Interest rates, although ticking up slightly, are still at incredibly low levels and continue to give buyers more buying power. This week’s 30-year fixed-rate mortgage average went up slightly to 2.9%, according to Freddie Mac. Because rates are still extremely low, refinances are also coming in droves. Joel Kan, Associate Vice President of Economic and Industry Forecasting at the Mortgage Bankers’ Association, says, “Mortgage applications activity remained strong last week, even as the 30-year fixed-rate mortgage and 15-year fixed-rate mortgage increased to their highest levels since late August. Purchase applications were up over 25 percent from a year ago, and the demand for higher-balance loans pushed the average purchase loan size to another record high. The strong interest in homebuying observed this summer has carried over to the fall.” He continued, “Despite the uptick in rates, refinance applications increased around 9 percent and were almost 86 percent higher than last year. Both conventional and government refinance activity and, in particular, FHA refinances picked up last week.”
Meanwhile, uncertainty continues to reign on Wall Street as markets head for their fourth straight week of losses. The tech drop carried through this week with Facebook, Apple and Tesla taking the brunt of the losses. The 10-year Treasury note yield was trading lower at 0.659% in Friday morning’s session.
Unemployment claims came in worse than expected this week. According to the Bureau of Labor Statistics, 870,000 Americans filed initial unemployment claims with continuing claims dropping to 12.58 million. The $600 unemployment insurance bonus stipend, along with the $300 FEMA-backed stipend in some states, have both expired. Some economists feel that this is partly incentivizing people to go back to work. However, economists also feel that people are struggling to find work because the businesses which cater to their skill sets are still closed or working with a limited capacity of employees.
There is very slim hope of another stimulus package before the Nov. 3 Presidential election as House Democrats introduced a $2.4 trillion aid bill this week. This bill would reinstate unemployment insurance, give another round of stipend checks to Americans and contain provisions for more small business loans. Federal Reserve Chair Jerome Powell has been adamant throughout the pandemic that federal financial aid is what the country needs in order to move forward.

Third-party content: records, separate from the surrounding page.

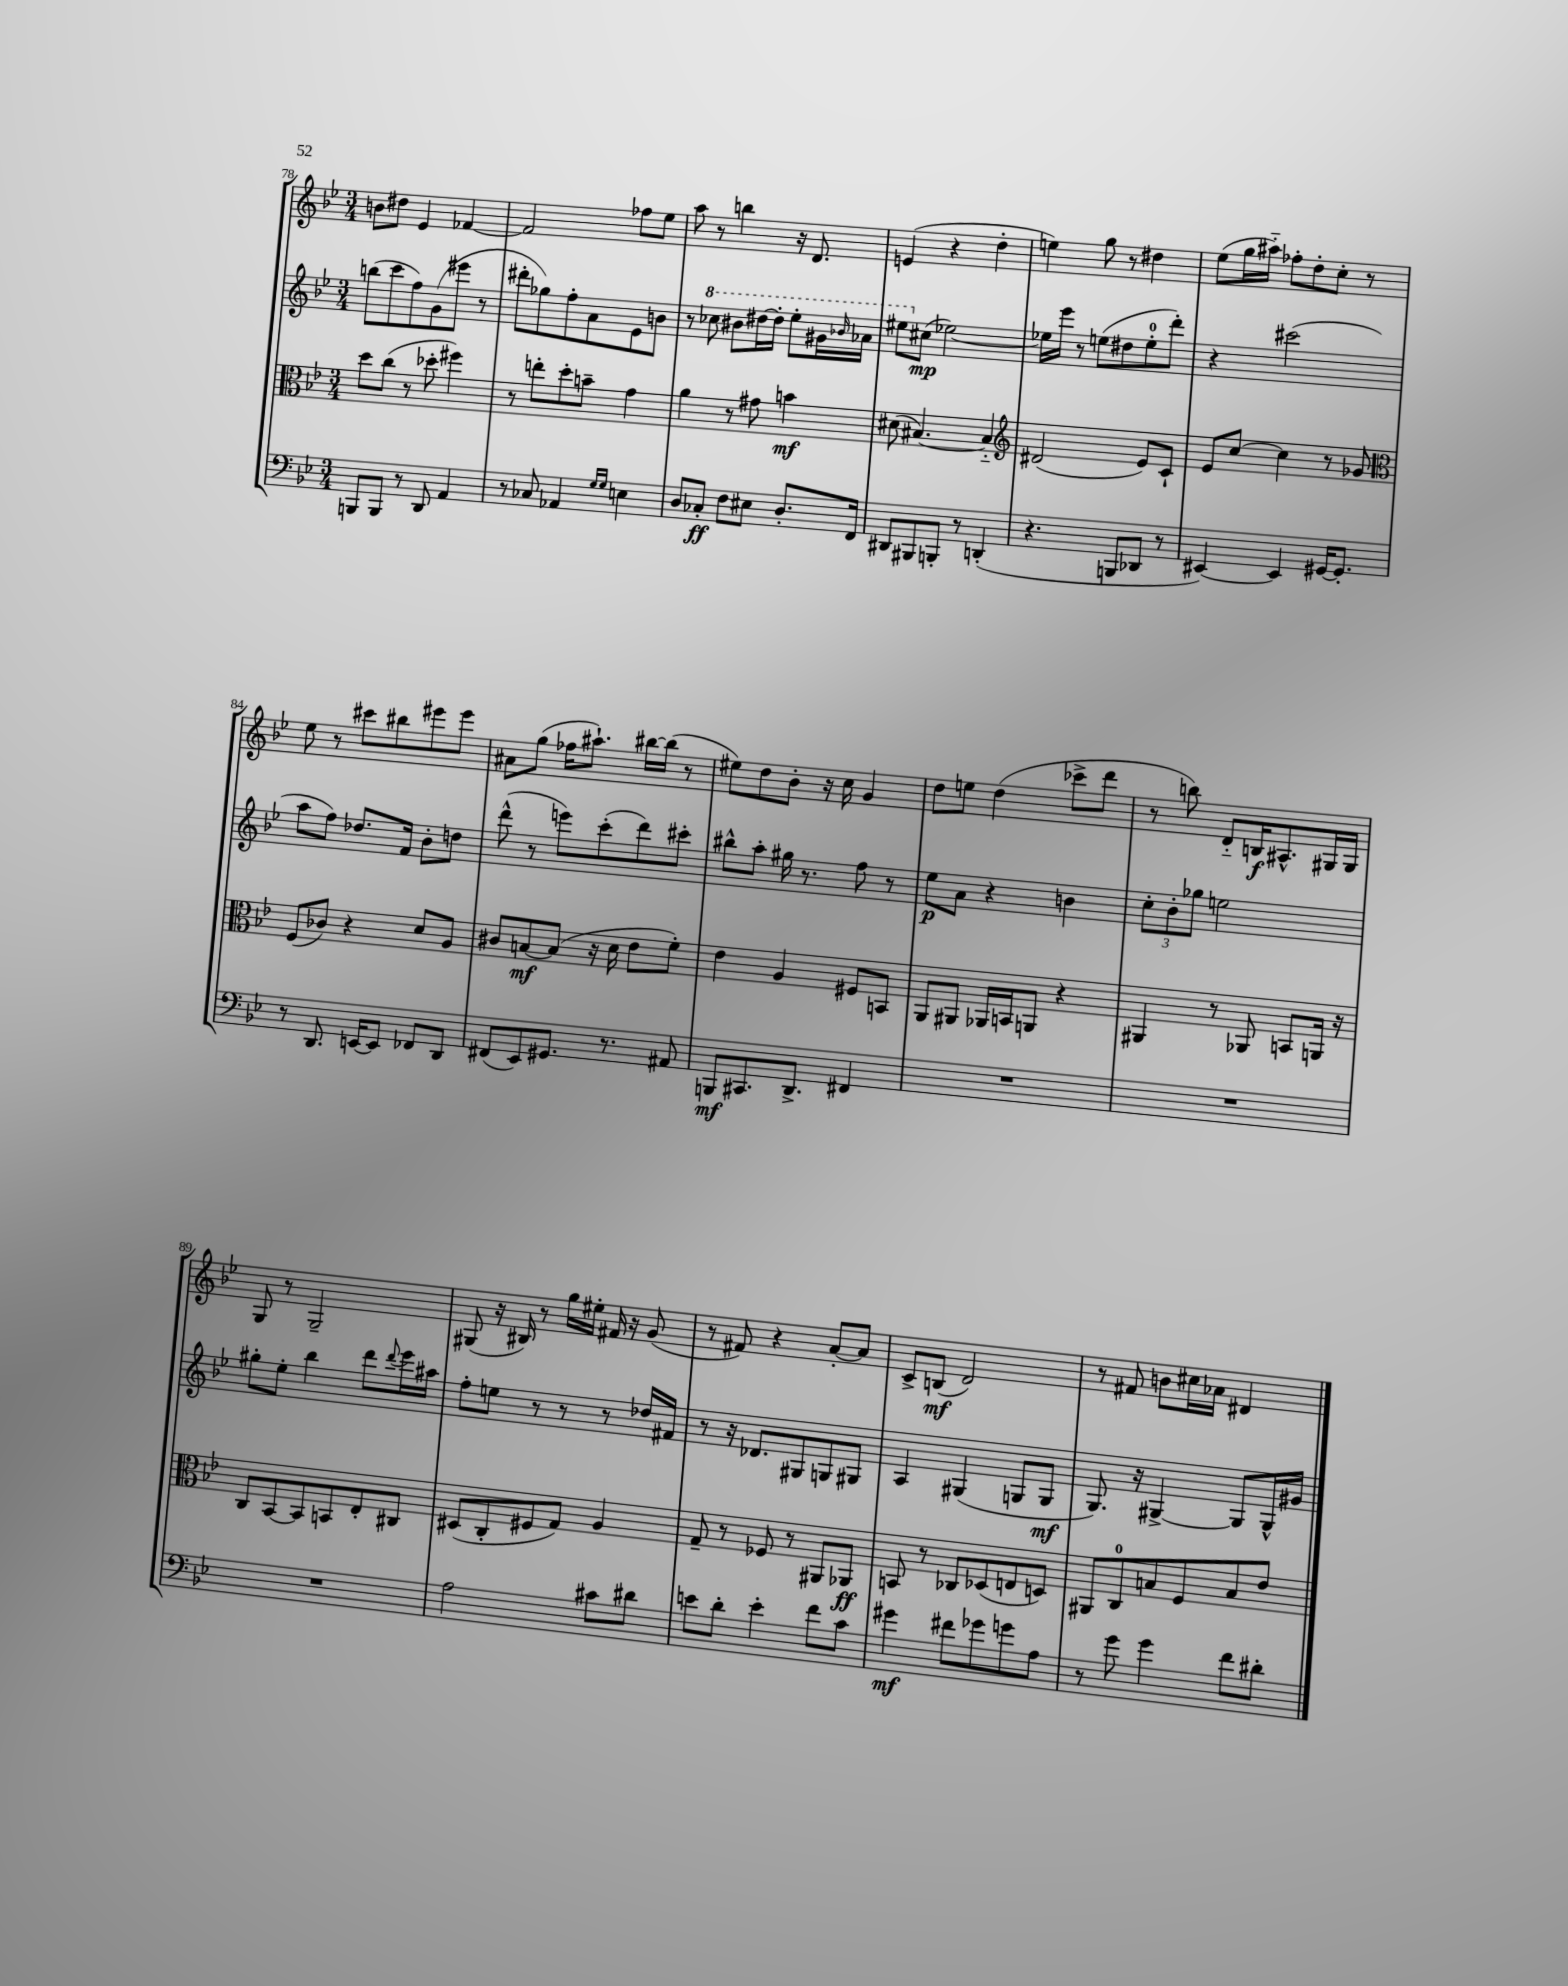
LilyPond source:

<<
\new StaffGroup <<
\new Staff = "s0" {
    \clef treble \key bes \major \numericTimeSignature \time 3/4
    b'8 dis''8 ees'4 fes'4~ |
    fes'2 fes''8 ees''8 |
    a''8 r8 b''4 r16 d'8. |
    e'4( r4 d''4-. |
    e''4) g''8 r8 dis''4 |
    ees''8( g''16 ais''16-_) fes''8-. d''8-. c''8-. r8 |
    ees''8 r8 cis'''8 bis''8 eis'''8 eis'''8 |
    ais'8 g''8( fes''16 ais''8.-!) bis''16~ bis''16( r8 |
    eis''8) d''8 bes'8-. r16 c''16 g'4 |
    d''8 e''8 d''4( ces'''8-> d'''8 |
    r8 b''8) d'8-_ b16\f ais8.-^ gis16 gis16 |
    g8 r8 g2-- |
    gis8( r16 bis16) r8 g''16 eis''16-. fis'16 r16 g'8( |
    r8 fis'8) r4 a'8~-. a'8 |
    c'8-> b8\mf( d'2) |
    r8 fis'8 b'8 cis''16 aes'16 dis'4 \bar "|." |
}
\new Staff = "s1" {
    \clef treble \key bes \major \numericTimeSignature \time 3/4
    b''8( c'''8 f''8) g'8( eis'''8 r8 |
    dis'''8-. ges''8) f''8-. a'8 ees'8 b'8 |
    r8 \ottava #1 ces'''8 bis''8 dis'''16~ dis'''16-. ees'''8-. gis''16 \grace { bes''16 } aes''16 |
    eis'''8 \ottava #0 cis''8\mp( ees''!2~) |
    ees''!16 ees'''16 r8 e''8( dis''8 e''8-0-. d'''8-.) |
    r4 cis'''2( |
    a''8 f''8) des''8. f'16 bes'8-. d''8 |
    d'''8-^( r8 e'''8) c'''8-.( d'''8) cis'''8-. |
    bis''8-^ a''8-. gis''16 r8. f''8 r8 |
    ees''8\p a'8 r4 b'4 |
    \tuplet 3/2 { c''8-. bes'8-. ges''8 } e''2 |
    gis''8-. ees''8-. bes''4 d'''8 \appoggiatura { d'''8 } ees'''16 ais''16 |
    f''8-. e''8 r8 r8 r8 des''16 fis'16 |
    r8 r16 des'8. gis8 g8 gis8 |
    a4 gis4( g8 g8\mf |
    g8.) r16 gis4~-> gis8 gis16-^ gis'16 \bar "|." |
}
\new Staff = "s2" {
    \clef alto \key bes \major \numericTimeSignature \time 3/4
    d''8 c''8( r8 des''8-. fis''4) |
    r8 e''8-. d''8-. b'8-- g'4 |
    a'4 r8 gis'8 b'4\mf |
    dis'8( bis4.~) bis4-_ |
    \clef treble dis'2( ees'8) c'8-! |
    ees'8 c''8~ c''4 r8 ges'8 |
    \clef alto f8( ces'8) r4 d'8 a8 |
    cis'8 b8~\mf b8( r16 d'16 ees'8 f'8-.) |
    ees'4 a4 fis8 b,8 |
    a,8 ais,8 aes,16 b,16 a,8 r4 |
    ais,4 r8 aes,8 b,8 a,16 r16 |
    c8 bes,8~ bes,8 b,8 ees8-. cis8 |
    dis8( c8-. fis8 g8) a4 |
    g8-- r8 fes8 r8 ais,8 aes,8\ff |
    b,8 r8 ces8 des8( e8 d8) |
    ais,8 c8-0 b8 f8 b8 ees'8 \bar "|." |
}
\new Staff = "s3" {
    \clef bass \key bes \major \numericTimeSignature \time 3/4
    b,,8 b,,8 r8 d,8 a,4 |
    r8 ces8 aes,4 \grace { g16 g16 } e4 |
    d8 ces8-.\ff f8 eis8 d8.-. f,16 |
    dis,8 bis,,8 b,,8-. r8 d,4-.( |
    r4. b,,8 des,8 r8 |
    eis,4~) eis,4 gis,16~ gis,8.-. |
    r8 d,8. e,16~ e,8 fes,8 d,8 |
    fis,8( ees,8) gis,8. r8. ais,8 |
    b,,8\mf cis,8. d,8.-> fis,4 |
    R2. |
    R2. |
    R2. |
    a2 cis'8 dis'8 |
    e'8 d'8-. e'4-. f'8 c'8 |
    gis'4\mf fis'8 ges'8 g'8 a8 |
    r8 g'8 g'4 f'8 dis'8-. \bar "|." |
}
>>
>>
\layout { \context { \Score currentBarNumber = #78 } }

Testifying before Congress this week, Powell said, “A full recovery is likely to come only when people are confident that it is safe to reengage in a broad range of activities. The path forward will depend on keeping the virus under control, and on policy actions taken at all levels of government.” Powell stressed his stance that the central bank has lending power, not the crucial spending power that Congress can give to the American people.
Investors are expecting that any further fiscal stimulus will not come until at least after the Nov. 3 election and, more likely, not until 2021.